Columbia Threadneedle: Which way next?
Please find below Columbia Threadneedle’s latest Asset Allocation Update, by Maya Bhandari, Multi-Asset Portfolio Manager. Maya looks at how our outlook has changed since the start of 2019, how investors are wary of being either too optimistic or pessimistic, and at Asia’s quiet but steady recovery.
As 2019 draws to a close, we are strikingly neutral across asset classes and with considerably less appetite for risk than at the start of the year (Figure 1). Various market positioning and flow measures suggest we are in good company: notwithstanding punchy headline year-to-date returns from several markets, the investor community in toto is cautiously positioned and on many measures has turned increasingly so over the course of the year. In just the past fortnight, company earnings beats have been handsomely rewarded, with misses only gently punished, if at all. Folk are nervous about being caught too optimistic, or too pessimistic. So what would we look to today, to turn less neutral?
Figure 1: Striking neutrality
Source: Columbia Threadneedle Investments, 4 November 2019.
Four key factors
Four developments would tip the scales away from broad neutrality, two in each direction. Evidence that manufacturing malaise is spreading to the consumer and/or under-delivery of anticipated easing by global central banks would augur greater caution. Conversely, a deceleration in geopolitical tensions (chiefly trade and Brexit) and/or more evidence that the rise in Asian PMIs is crystallising and spreading to other regions would inspire greater confidence.
The problem is that these four forces are actively pulling in different directions. Take the last week of October. While the strength of consumption in US GDP (and elsewhere, such as France and Japan) was reassuring, investment has contracted in three of the past six quarters in the US and leading indicators point to more weakness in the offing.
Although major countries tend to be dominated by consumer spending, post-war recessions in most developed economies uniformly coincide with falls in (typically volatile) investment and inventories1. The statistical relationship between investment and consumption is not particularly strong, but consumption has done most of the heavy lifting for growth in recent quarters.

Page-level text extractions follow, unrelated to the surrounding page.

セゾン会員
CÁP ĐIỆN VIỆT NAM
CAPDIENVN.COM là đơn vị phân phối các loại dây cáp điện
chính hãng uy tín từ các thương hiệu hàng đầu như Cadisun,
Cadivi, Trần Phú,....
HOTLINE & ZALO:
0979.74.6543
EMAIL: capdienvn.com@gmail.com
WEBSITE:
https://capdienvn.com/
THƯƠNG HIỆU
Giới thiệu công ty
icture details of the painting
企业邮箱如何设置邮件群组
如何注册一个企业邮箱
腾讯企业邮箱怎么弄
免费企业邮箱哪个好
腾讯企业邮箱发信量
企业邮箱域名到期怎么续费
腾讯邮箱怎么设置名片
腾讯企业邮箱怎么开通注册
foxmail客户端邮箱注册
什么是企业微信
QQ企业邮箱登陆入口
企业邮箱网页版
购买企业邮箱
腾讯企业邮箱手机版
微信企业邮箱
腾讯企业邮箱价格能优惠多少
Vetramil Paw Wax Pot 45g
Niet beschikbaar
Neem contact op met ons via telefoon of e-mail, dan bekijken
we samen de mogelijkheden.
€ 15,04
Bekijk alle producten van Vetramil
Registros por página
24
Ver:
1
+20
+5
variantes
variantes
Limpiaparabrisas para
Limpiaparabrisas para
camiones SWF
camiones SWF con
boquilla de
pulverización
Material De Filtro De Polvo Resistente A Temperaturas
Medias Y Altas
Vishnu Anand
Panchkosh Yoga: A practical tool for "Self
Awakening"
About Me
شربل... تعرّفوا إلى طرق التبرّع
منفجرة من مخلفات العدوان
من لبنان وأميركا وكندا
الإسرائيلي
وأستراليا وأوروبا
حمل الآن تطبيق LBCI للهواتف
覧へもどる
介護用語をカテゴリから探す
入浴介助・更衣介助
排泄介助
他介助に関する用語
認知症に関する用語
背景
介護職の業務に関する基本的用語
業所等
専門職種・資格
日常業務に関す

And several indicators of labour demand have weakened to the lower end of the post-global financial crisis range: although still too firm for recession, deceleration is both palpable and as expected at this stage in the cycle (Figure 2).
The US Federal Reserve, meanwhile, hinted at being closer to the end of its insurance easing cycle than markets (continue to) anticipate. Insofar as this cycle was designed to deliver a swift 75 basis points of easing akin to the 1990s (and pause absent further trade war escalation/economic weakness), the Fed’s pivot might be complete – although the outcome on trade is not yet certain, as discussed below.
On balance, however, the risks appear asymmetric: with two more interest rate cuts priced in from the Fed next year, and one more from both the BoE and ECB (with rates expected to then stay below inflation for the next 10 years), under-delivery right now would be a bigger surprise. It is also worth noting that the next round of proposed tariffs are consumer product-focused, and may be more problematic for the Fed’s inflation target than recent rounds where growth concerns dominated.
Brexit and trade
The direction of travel on both global trade and Brexit has been favourable recently – on Brexit, because the prospect of a hard/accidental Brexit has been removed in the immediate term with a UK general election due in early December, and on trade following progress on “phase one” of US-China negotiations. Ultimate destinations, however, remain far from clear. In the UK, odds are 50:50 for a hung parliament, meaning all Brexit options are still effectively on the table. The current trade truce for the US and China, meanwhile, also lapses in early December, when a decision on future tariffs is also due. No progress has been made on thornier issues of intellectual property, for example.
Yet quietly, amid the noise, Asia has been steadily recovering with Taiwanese and Chinese PMIs, for example, at multi-month highs (Figure 3). One striking side effect of the trade war in Asia has been the internalisation of supply chains: companies such as Huawei have built up to two years of supply chains, all sourced within Asia; similar stories abound across 5G companies. Semi-conductors, one of the most sensitive sectors to both cyclicality and trade, have recovered sharply in both asset prices (eg, the PHLX Semiconductor Sector Index, known as the SOX) and volumes (new orders) as an Asian mini-cycle takes hold. Recent data from Europe, Japan and most recently the US add to this mosaic of stability.
Whisper it: Asia is recovering ahead of the rest, and at least one aspect of the trade war might make the region less exposed to the vagaries of the global cycle.
Our asset allocation views have not changed and greater caution versus, say, a year ago remains prudent at the current juncture. But as the dust settles, we have been nibbling into greater Asian equity exposure.
1 Treading a more tenuous path, Asset Allocation Update August/September 2019, Columbia Threadneedle Investments.